Ms. Goodman, however, is not attempting to enforce the contract and she does not allege a breach. Her suit attempts a collateral attack on an arbitration award derived from the processes agreed to between NALC and the Postal Service to resolve all grievances. The "federal common law" which aids contract enforcement is not a stand-alone basis for jurisdiction.

Ms. Goodman argues alternatively that she is an intended beneficiary of the collective bargaining agreement between the Postal Service and NALC and therefore properly before this Court.*fn3 Assuming that Ms. Goodman was an intended beneficiary of the collective bargaining agreement, she still is not claiming a breach or a failure by any party to that agreement to fulfill a duty to her. Her only disagreement is with the arbitrator. The principal of intended beneficiaries does not give jurisdiction to this Court.

A more serious flaw undermines Ms. Goodman's complaint: she has not alleged any failing or wrongdoing on the part of her union. A union is the exclusive bargaining representative for all employees in the bargaining unit and it is granted a wide range of reasonableness in carrying out its duties. See Vaca v. Sipes, 386 U.S. 171, 191 (1967

("A breach of the statutory duty of fair representation occurs only when a union's conduct toward a member of the collective bargaining unit is arbitrary, discriminatory, or in bad faith.") (citations omitted). This includes decisions on handling grievances and arbitration. Id. at 191 ("Though we accept the proposition that a union may not arbitrarily ignore a meritorious grievance or process it in perfunctory fashion, we do not agree that the individual employee has an absolute right to have his grievance taken to arbitration"). As a party signatory to a collective bargaining agreement, a union could sue to set aside an arbitration award when the arbitrator has been "guilty of misconduct... in refusing to hear evidence pertinent and material to the controversy." 9 U.S.C. §10(c); Misco, 484 U.S. at 40 & n.9. These are the kinds of allegations contained in Ms.

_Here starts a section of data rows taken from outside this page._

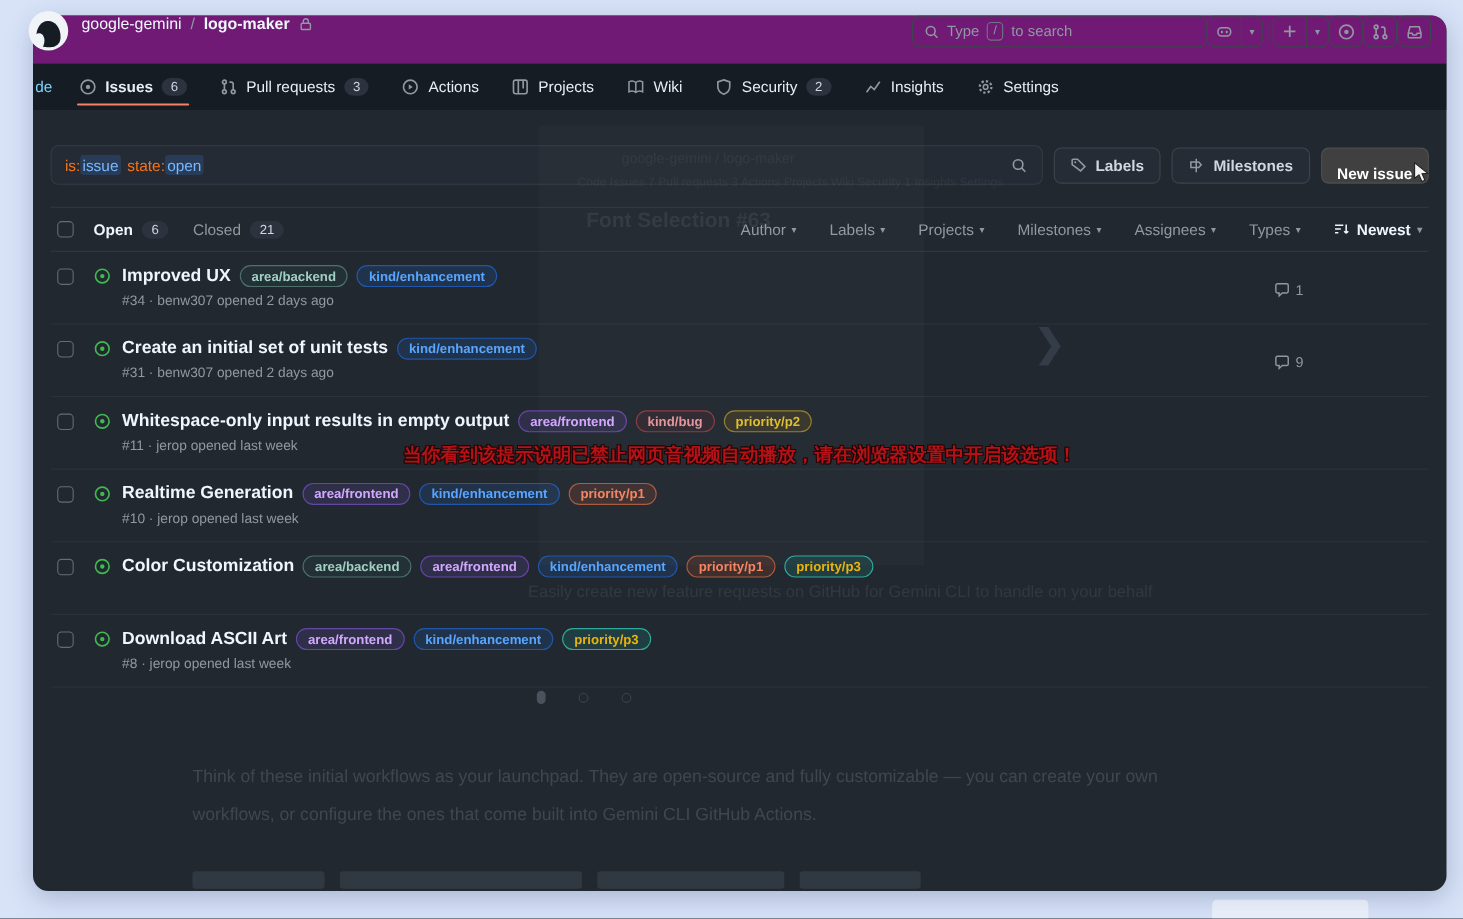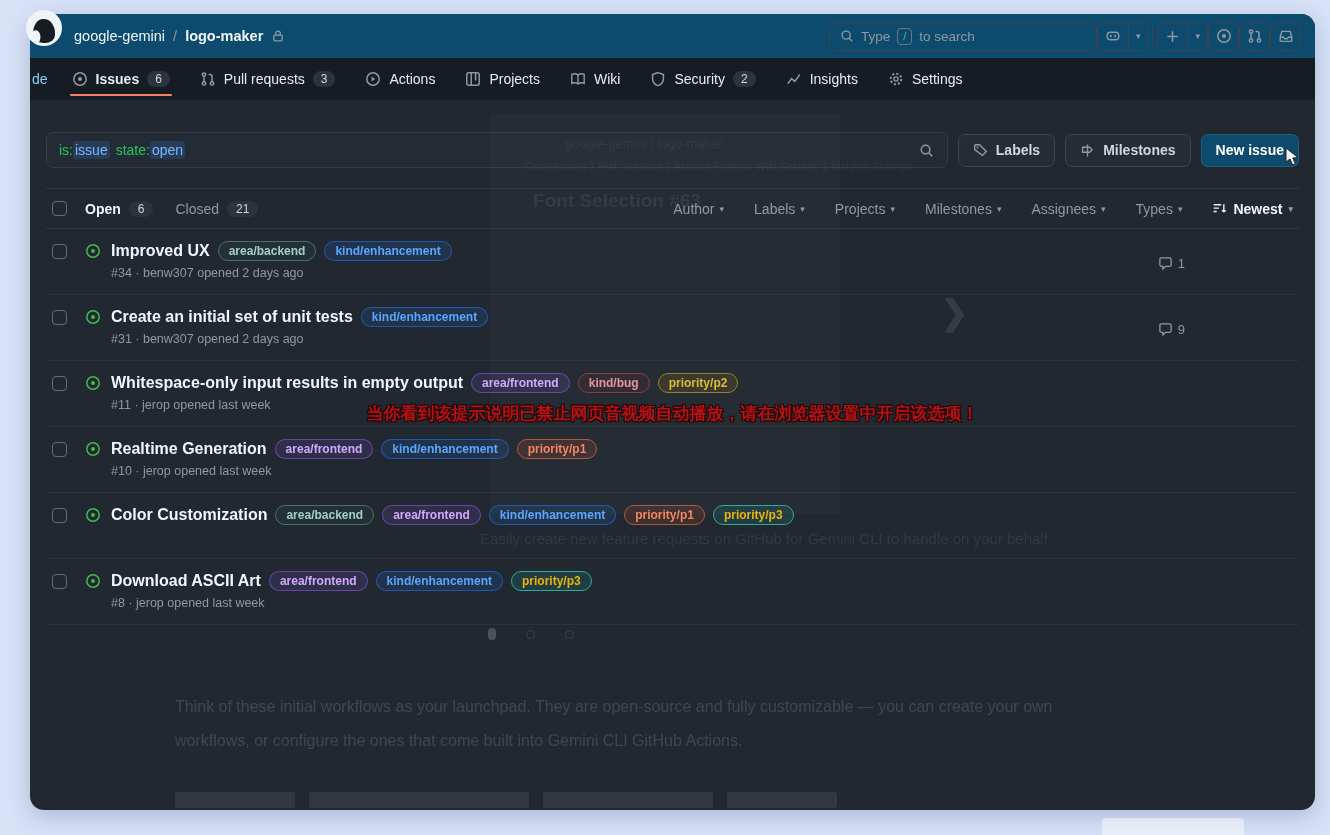--- a/index.html
+++ b/index.html
@@ -5,21 +5,21 @@
   * { margin:0; padding:0; box-sizing:border-box; }
   html,body { width:1330px; height:835px; overflow:hidden; }
   body { font-family:"Liberation Sans", sans-serif; background:#d8e3f8; position:relative; }
 
   
   .panel { position:absolute; left:30px; top:14px; width:1285px; height:796px;
            background:#212830; border-radius:14px; overflow:hidden;
            box-shadow:0 6px 24px rgba(30,50,90,.25); }
 
   
-  .gh-header { height:44px; background:#0c4a6e; display:flex; align-items:center; padding:0 14px 0 44px; }
+  .gh-header { height:44px; background:#701a75; display:flex; align-items:flex-start; padding:0 14px 0 44px; }
   .crumb { display:flex; align-items:center; gap:8px; font-size:14.5px; color:#f0f6fc; }
   .crumb .org { font-weight:400; }
   .crumb .sep { color:#9198a1; }
   .crumb .repo { font-weight:700; }
   .lock-icon svg { display:block; }
   .hdr-right { margin-left:auto; display:flex; align-items:center; }
   .searchbox { width:268px; height:29px; border:1px solid #3d444d; border-radius:7px;
                display:flex; align-items:center; gap:7px; padding:0 10px; color:#9198a1; font-size:13.5px; }
   .kbd { border:1px solid #6e7681; border-radius:4px; font-size:11px; padding:0 5px; line-height:15px; color:#9198a1; }
   .hbtn { height:29px; border:1px solid #3d444d; border-radius:7px; display:flex; align-items:center;
@@ -40,28 +40,28 @@
   .tab.active .tlabel { font-weight:700; }
   .tab.active::after { content:""; position:absolute; left:10px; right:10px; bottom:4px; height:2.5px;
                         background:#f78166; border-radius:3px; }
 
   
   .gh-content { padding:0 16px; }
   .filter-row { margin-top:32px; display:flex; align-items:center; gap:10px; }
   .filter-input { flex:1; height:36px; background:#252b34; border:1px solid #343b45; border-radius:7px;
                   display:flex; align-items:center; font-size:14px; color:#f0f6fc; overflow:hidden; }
   .filter-input .qwrap { flex:1; display:flex; align-items:center; padding:0 12px; gap:0; }
-  .tok { color:#22c55e; }
+  .tok { color:#f97316; }
   .tok.hl { color:#79b8ff; background:rgba(56,139,253,.18); border-radius:3px; padding:1px 2px; }
   .tok.pre { margin-left:6px; }
   .fsearch { width:40px; height:100%; display:flex; align-items:center; justify-content:center; color:#9198a1; }
   .btn { height:33px; display:flex; align-items:center; gap:8px; padding:0 14px; border:1px solid #3d444d;
          border-radius:7px; background:#262c36; color:#d1d7e0; font-size:14px; font-weight:600; cursor:pointer; }
   .btn .bicon { display:flex; color:#9198a1; }
-  .btn.primary { background:#0c4a6e; border-color:rgba(255,255,255,.1); color:#ffffff; position:relative; }
+  .btn.primary { background:#404040; border-color:rgba(255,255,255,.1); color:#ffffff; position:relative;align-items:flex-end; }
 
   
   .list { margin-top:20px; border-top:1px solid #2f3742; }
   .list-head { height:40px; display:flex; align-items:center; border-bottom:1px solid #2f3742; padding:0 6px; }
   .cbx { width:15px; height:15px; border:1px solid #656c76; border-radius:4px; background:transparent; margin-right:18px; }
   .oc-group { display:flex; align-items:center; gap:22px; font-size:14px; }
   .oc { display:flex; align-items:center; gap:8px; cursor:pointer; }
   .oc .lbl-open { color:#f0f6fc; font-weight:700; }
   .oc .lbl-closed { color:#9198a1; }
   .pill { background:#2c333e; border-radius:999px; padding:1px 9px; font-size:12px; color:#d1d7e0; }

Goodman's complaint.*fn4 But individual union members lack standing to sue to vacate a binding arbitration award; an individual can sue only when the union has violated its duty to represent her in good faith and thereby destroyed the arbitration process. See United Parcel Serv., Inc. v. Mitchell, 451 U.S. 56, 61 (1981) ("an employee may go behind a final and binding award... only when he demonstrates that his union's breach of its duty seriously undermined the integrity of the arbitral process") (internal quotation omitted); Hines v. Anchor Motor Freight, Inc., 424 U.S. 554, 570-71 (1975) ("To prevail against either the company or the Union, [employees] must not only show that their discharge was contrary to the contract but must also carry the burden of demonstrating breach of duty by the Union.").

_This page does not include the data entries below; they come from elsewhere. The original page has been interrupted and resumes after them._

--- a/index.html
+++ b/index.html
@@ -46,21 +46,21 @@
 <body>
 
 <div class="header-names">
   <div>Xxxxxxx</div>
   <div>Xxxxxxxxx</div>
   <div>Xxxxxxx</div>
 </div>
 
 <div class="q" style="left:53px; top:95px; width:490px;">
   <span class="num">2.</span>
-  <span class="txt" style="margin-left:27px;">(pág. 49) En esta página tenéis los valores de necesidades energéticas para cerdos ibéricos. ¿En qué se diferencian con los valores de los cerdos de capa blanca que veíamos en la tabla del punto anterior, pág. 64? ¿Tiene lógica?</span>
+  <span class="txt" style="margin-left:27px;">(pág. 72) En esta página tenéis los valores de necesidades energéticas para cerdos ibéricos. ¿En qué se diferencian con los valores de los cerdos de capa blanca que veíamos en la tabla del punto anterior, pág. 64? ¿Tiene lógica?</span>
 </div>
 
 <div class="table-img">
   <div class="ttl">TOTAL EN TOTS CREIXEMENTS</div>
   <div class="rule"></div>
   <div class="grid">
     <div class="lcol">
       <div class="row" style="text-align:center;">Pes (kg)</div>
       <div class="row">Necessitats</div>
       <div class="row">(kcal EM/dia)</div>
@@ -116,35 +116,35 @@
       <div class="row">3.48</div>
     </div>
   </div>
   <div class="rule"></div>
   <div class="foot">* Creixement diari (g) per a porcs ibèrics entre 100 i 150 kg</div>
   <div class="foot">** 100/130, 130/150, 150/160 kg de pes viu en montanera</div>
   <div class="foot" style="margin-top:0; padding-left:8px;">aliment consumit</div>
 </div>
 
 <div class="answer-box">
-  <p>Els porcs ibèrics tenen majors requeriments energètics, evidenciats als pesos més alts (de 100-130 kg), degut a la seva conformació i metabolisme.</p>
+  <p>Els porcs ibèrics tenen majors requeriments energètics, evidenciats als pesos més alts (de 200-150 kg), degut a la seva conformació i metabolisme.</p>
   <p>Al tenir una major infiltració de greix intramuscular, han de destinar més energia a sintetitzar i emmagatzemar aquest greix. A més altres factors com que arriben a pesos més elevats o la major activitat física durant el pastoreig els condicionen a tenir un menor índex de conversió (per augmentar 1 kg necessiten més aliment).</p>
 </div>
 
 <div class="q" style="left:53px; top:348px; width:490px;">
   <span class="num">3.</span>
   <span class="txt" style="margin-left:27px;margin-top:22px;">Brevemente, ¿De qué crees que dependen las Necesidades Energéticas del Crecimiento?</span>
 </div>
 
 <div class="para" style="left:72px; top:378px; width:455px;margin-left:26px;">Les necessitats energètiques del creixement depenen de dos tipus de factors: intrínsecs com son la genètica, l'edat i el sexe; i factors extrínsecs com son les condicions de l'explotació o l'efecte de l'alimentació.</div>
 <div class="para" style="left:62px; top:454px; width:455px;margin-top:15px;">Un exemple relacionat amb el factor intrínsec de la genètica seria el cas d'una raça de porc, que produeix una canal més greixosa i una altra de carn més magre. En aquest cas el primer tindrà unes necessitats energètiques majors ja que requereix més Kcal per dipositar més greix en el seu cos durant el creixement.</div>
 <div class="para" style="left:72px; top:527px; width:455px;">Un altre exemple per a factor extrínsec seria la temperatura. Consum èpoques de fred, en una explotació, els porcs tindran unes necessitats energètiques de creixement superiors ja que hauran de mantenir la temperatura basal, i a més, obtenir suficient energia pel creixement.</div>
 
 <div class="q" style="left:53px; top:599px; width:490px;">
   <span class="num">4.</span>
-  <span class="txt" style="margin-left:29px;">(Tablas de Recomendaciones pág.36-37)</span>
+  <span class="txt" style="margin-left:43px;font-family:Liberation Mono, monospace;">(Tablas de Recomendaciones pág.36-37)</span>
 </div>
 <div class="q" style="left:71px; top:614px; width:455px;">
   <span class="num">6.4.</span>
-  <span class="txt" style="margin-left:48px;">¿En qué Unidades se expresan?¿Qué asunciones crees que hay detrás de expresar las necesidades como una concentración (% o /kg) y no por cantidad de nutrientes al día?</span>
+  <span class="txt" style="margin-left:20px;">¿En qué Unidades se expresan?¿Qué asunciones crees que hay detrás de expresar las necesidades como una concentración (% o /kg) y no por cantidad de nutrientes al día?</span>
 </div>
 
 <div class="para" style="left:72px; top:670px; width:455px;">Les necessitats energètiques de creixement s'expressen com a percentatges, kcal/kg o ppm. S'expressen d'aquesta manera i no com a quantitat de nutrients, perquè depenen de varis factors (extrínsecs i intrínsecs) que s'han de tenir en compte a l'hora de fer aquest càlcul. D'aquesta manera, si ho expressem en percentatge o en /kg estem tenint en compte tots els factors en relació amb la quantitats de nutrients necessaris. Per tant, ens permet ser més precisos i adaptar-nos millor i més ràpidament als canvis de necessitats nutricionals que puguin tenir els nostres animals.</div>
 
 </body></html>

In this case, however, Ms. Goodman has not sued NALC and makes no allegation that the Union failed to represent her properly.*fn5 She cannot escape the binding effect of the arbitrator's decision without alleging, and proving, that not only was the arbitrator wrong under the contract but also that the Union failed to represent her properly and thereby undermined the entire arbitral process. See United Parcel Serv., 451 U.S. at 61-62; Hines, 424 U.S. at 570-71. Her complaint specifies no allegations against the Union, which is fatal to her standing here.


Because Ms. Goodman has failed to allege that the Union breached its duty of fair representation, she has no standing to attack the arbitrator's award. Accordingly, this Court has no jurisdiction over her complaint and the Postal Service's motion for summary judgment will be granted. A separate order will accompany this Memorandum Opinion.